“Wishes” and “Requests” Are Not Legally Binding In Will Construction

Will Construction

Rudaczyk Estate v Ukrainian Evangelical Baptist Assn. 1989 ( 34) ETR 231 involved a court application to interpret and construct a will with a memorandum executed the same time as the will and in accordance with the requirements for execution of the will. The memorandum was not referred to in the will, and it stated” It IS MY WISH that you set aside one quarter of the residue of my estate for the benefit of my niece in the Ukraine–and to use this sum for the purchase and mailing of food, clothing and other articles as my said niece, may request and you in your absolute discretion shall think fit”. the Court held that the use of words like “wish” or Desire are precatory and not legally binding, and did not reduce the gift to the residuary beneficiaries to three quarters of the residue.In Johnson v. Farney (1913), 29 O.L.R. 223,14 D.L.R. 134, an appeal from Chancellor
Boyd, Meredith CJ.O. counseled against making expression of a wish or request of a testator
mandatory so as to create a trust. He observed, at 135-136, D.L.R.:

What the Court has to do is to find out what, upon the true construction, was the meaning of the testator, rather than to lay hold of certain words which in other wills have been held to create a trust, although on the will before them it is satisfied that that was not the intention: and, in construing the will in question, in the language of Cotton, L.J., In re Adams and Kensington Vestry (1884), 27 Ch. D. 394,410, ‘what we have to look at is the whole of the will… and if the confidence is that the widow will do what is right as regards the disposal of the property,’ we ‘cannot say that that is, on the true construction of the will, a trust imposed upon her.’

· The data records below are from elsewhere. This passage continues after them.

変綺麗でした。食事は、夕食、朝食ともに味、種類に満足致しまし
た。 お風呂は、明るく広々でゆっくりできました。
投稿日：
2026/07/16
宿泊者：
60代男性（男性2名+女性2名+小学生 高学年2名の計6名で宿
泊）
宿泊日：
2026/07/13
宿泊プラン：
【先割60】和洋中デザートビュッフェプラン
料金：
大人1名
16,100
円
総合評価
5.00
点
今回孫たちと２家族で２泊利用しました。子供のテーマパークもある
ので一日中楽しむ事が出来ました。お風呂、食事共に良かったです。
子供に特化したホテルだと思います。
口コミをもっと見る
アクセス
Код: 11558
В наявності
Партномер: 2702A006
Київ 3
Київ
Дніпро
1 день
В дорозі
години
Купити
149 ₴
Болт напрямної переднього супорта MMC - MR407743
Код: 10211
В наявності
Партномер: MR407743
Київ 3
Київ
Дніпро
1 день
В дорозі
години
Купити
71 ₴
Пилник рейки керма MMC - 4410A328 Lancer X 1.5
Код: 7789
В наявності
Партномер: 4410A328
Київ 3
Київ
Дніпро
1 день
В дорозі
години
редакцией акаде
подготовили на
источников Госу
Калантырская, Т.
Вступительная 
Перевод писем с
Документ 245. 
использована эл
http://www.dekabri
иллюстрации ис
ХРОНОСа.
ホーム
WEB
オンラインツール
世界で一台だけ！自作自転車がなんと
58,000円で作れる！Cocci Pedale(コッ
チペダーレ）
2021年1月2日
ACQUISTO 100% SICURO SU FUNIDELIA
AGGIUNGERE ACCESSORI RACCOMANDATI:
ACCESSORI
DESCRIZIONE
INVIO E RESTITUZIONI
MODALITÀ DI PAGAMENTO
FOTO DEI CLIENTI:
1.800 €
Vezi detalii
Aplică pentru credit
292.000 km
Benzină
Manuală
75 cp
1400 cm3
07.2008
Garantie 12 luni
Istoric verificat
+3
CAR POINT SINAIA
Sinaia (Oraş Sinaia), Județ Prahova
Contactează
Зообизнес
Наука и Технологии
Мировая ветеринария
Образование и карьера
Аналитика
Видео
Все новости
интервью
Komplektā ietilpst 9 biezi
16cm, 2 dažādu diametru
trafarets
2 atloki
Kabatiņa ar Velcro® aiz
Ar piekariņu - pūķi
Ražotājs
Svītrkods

The Court ought to be very careful not to make words mandatory which are a mere indication of a wish or a request. The whole will must be looked at, and the Court must come to a conclusion as best it can in construing, not one particular word, but the will as a whole, as to whether the alleged beneficiary is or is not a mere trustee or whether he takes beneficially with a mere super-added expression of a desire or a wish that he will do something in favour of a particular object, but without imposing any legal obligation:

per the Master of the Rolls in In re Atkinson, 80 L.J. Ch. 370, at p. 373.

Reference may also be made to the statement by Fletcher Moulton, L.J., in the same case (p. 374), of the principle on which the Courts act in determining whether or not a precatory trust is created, and to the statement of Buckley, L.J. (pp. 375-6), of the general principles to be applied in such cases.

The Court there held, as had Chancellor Boyd, that no trust had been created. See also, Keyes v. Grant, [1928] 3 D.L.R. 558 at 559,40 B.C.R. 19, [1928] 2 W.W.R. 295 per MacDonald C.J.A., 559 per Martin J.A., 560 per Galliher J.A. and 561 per MacDonald J.A. (B.C. C.A.).; and, Re Lasby; Can. Permanent Trust Co. v. Lasby, 42 Sask. R. 73 at 75, [1985] 6 W.W.R. 665 (Q.B.).